GARLING J: I agree with the orders proposed by Hidden AJ and with his reasons.
I desire to add some comments. In R v Edigarov [2001] NSWCCA 436; (2001) 125 A Crim R 551, Wood CJ at CL (with whom Studdert and Bell JJ agreed) said at 558 [41] of violent attacks in domestic settings this:
"Regrettably, that form of conduct involves aggression by men who are physically stronger than their victims and who are often in a position economically or otherwise to enforce their silence and their acceptance of such conduct. In truth, such conduct is brutal, cowardly and inexcusable, and the courts have a duty to ensure that it is adequately punished, and that sentences are handed out which have a strong element of personal and general deterrence."
Having regard to the fact that these offences were committed whilst the applicant was on parole for similar, but more serious, offences of domestic violence upon a different victim, any sentence which was imposed needed to pay close attention, and give significant weight, to specific deterrence.
The nature of these offences, being of domestic violence carried out by a physically dominant and controlling man against a woman who was in vulnerable state, meant that the sentencing Judge had to give significant weight to the principle of general deterrence.

Extracted data:

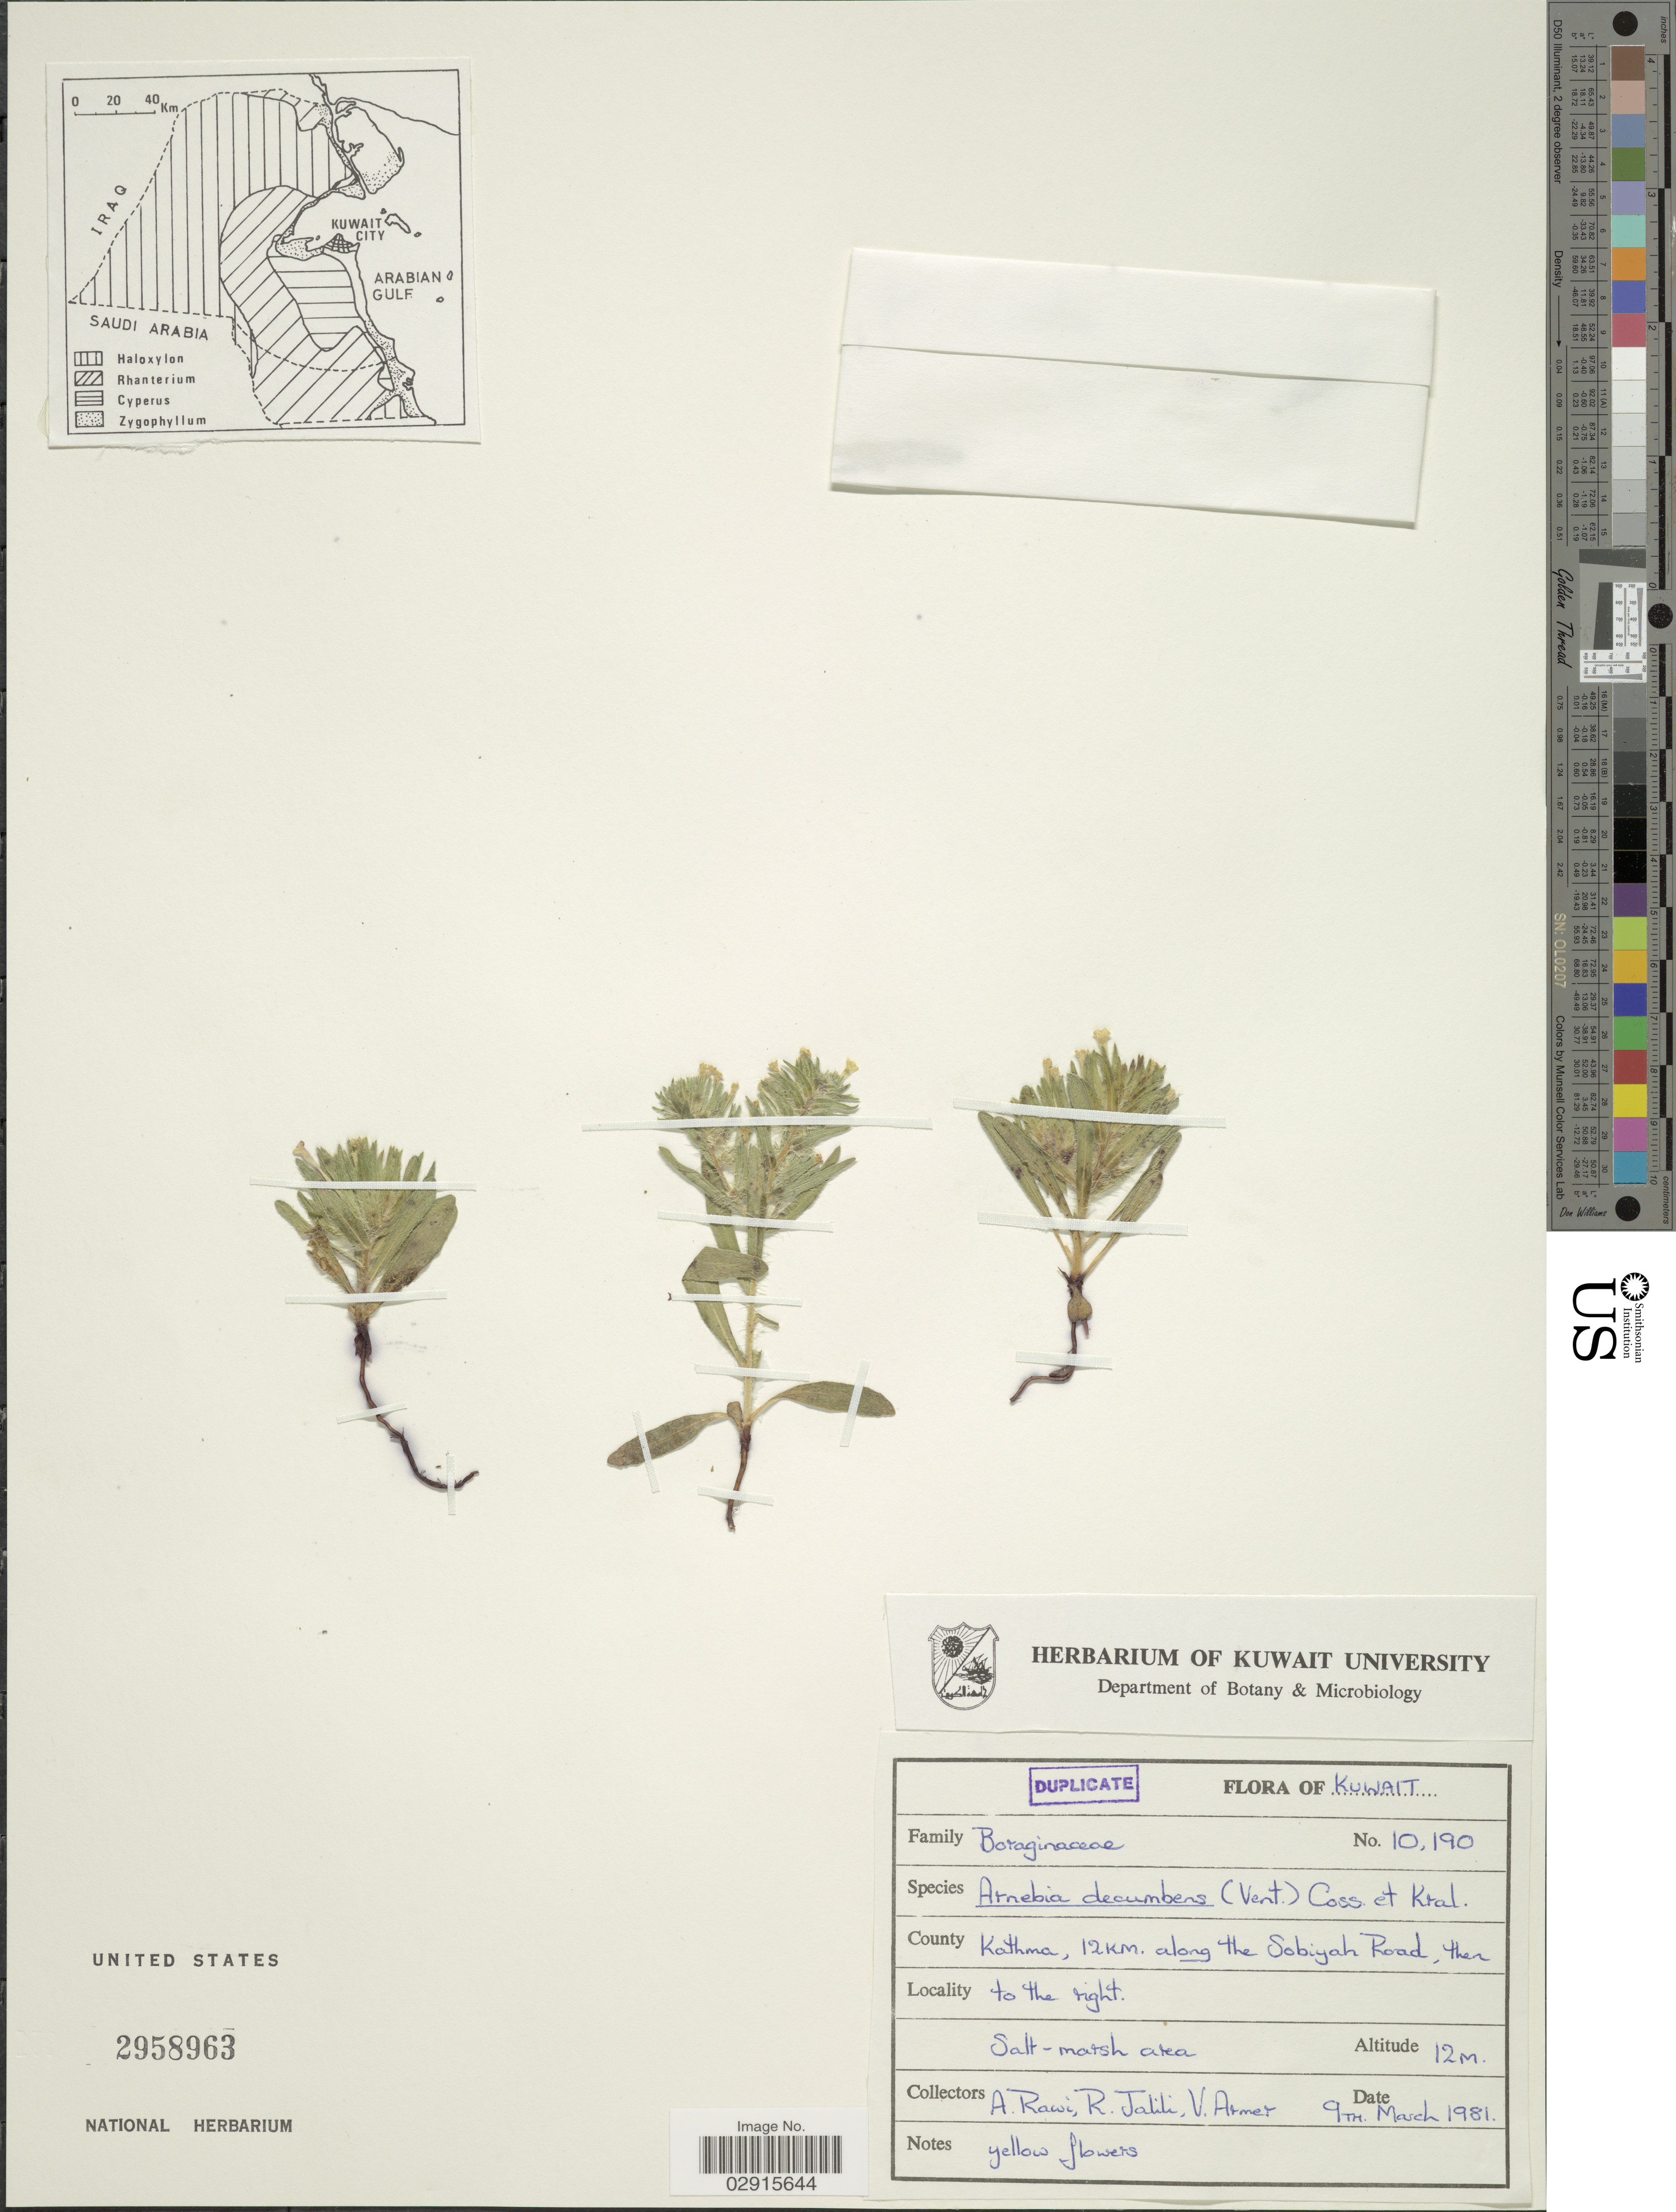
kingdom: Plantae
---
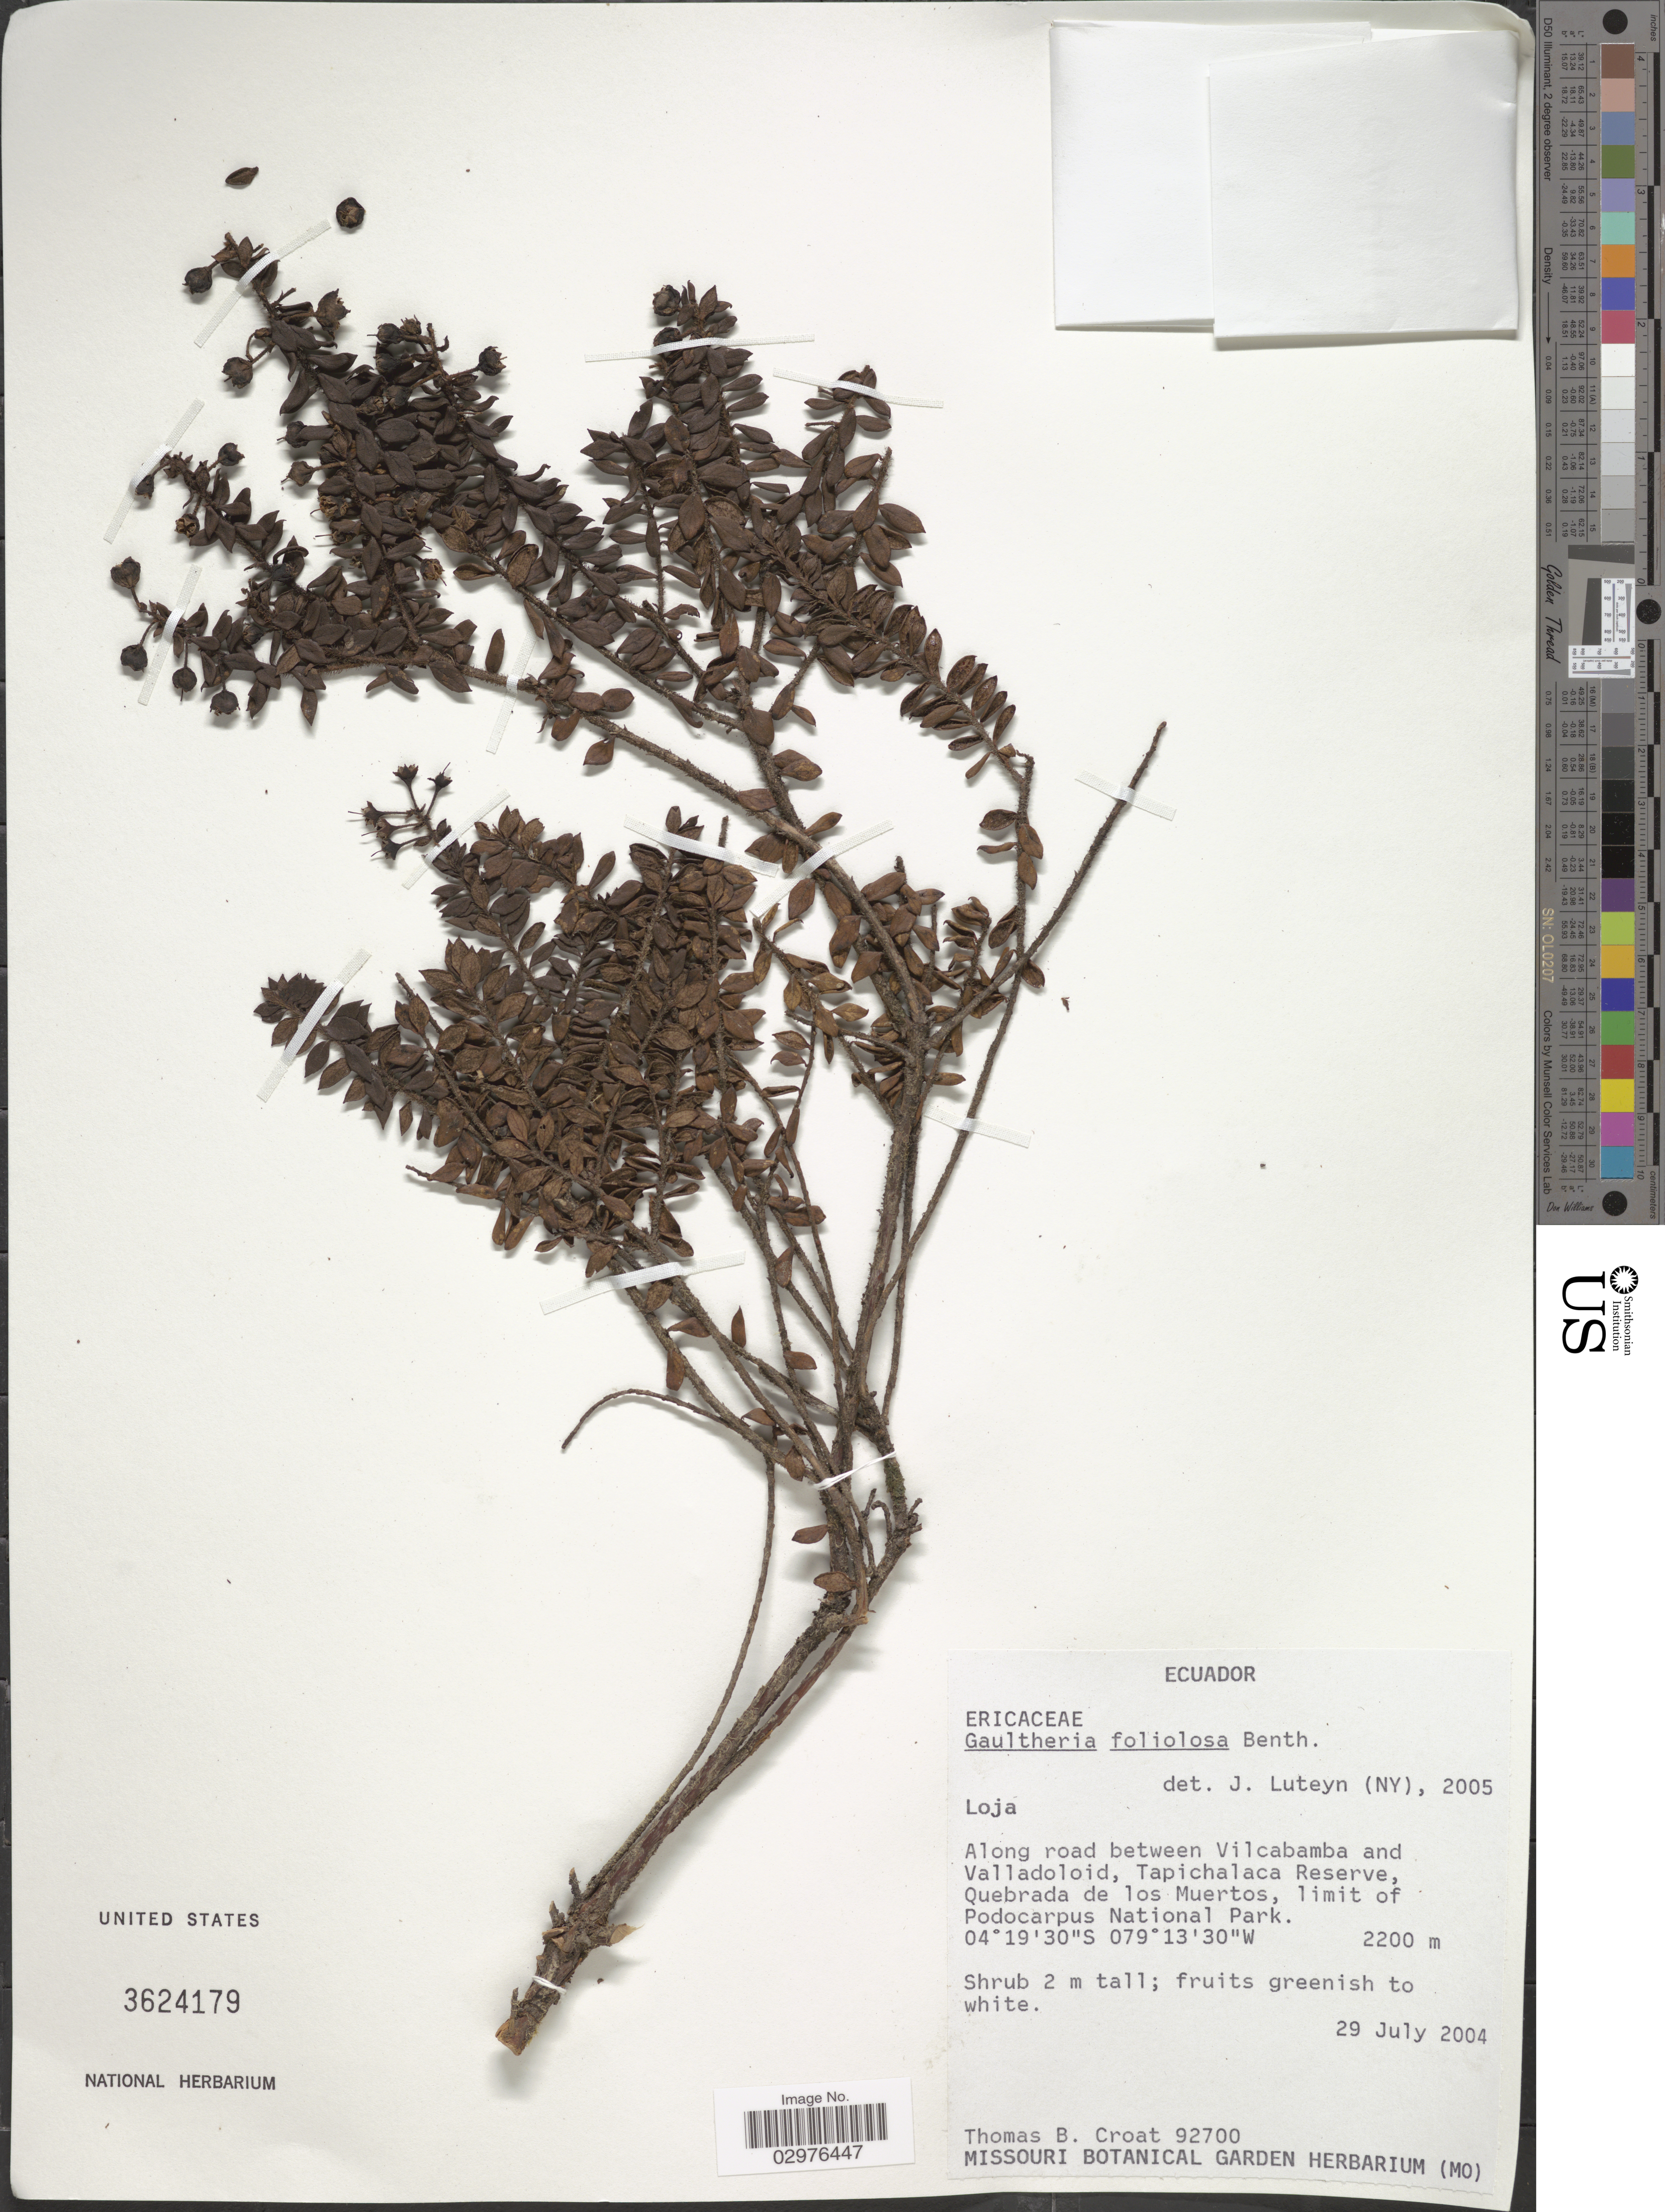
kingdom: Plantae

Problems to solve:
1. Please copy the stretch of the judgment from "Having regard to" through "of general deterrence.".
2. According to the judgment, why did any sentence imposed on the applicant need to give significant weight to specific deterrence? Answer in one to three sentences.

Responses to the exercise:
1.
Having regard to the fact that these offences were committed whilst the applicant was on parole for similar, but more serious, offences of domestic violence upon a different victim, any sentence which was imposed needed to pay close attention, and give significant weight, to specific deterrence.
The nature of these offences, being of domestic violence carried out by a physically dominant and controlling man against a woman who was in vulnerable state, meant that the sentencing Judge had to give significant weight to the principle of general deterrence.

2. The applicant committed these offences while on parole for similar, but more serious, domestic violence offences against a different victim. For that reason, any sentence had to pay close attention and give significant weight to specific deterrence.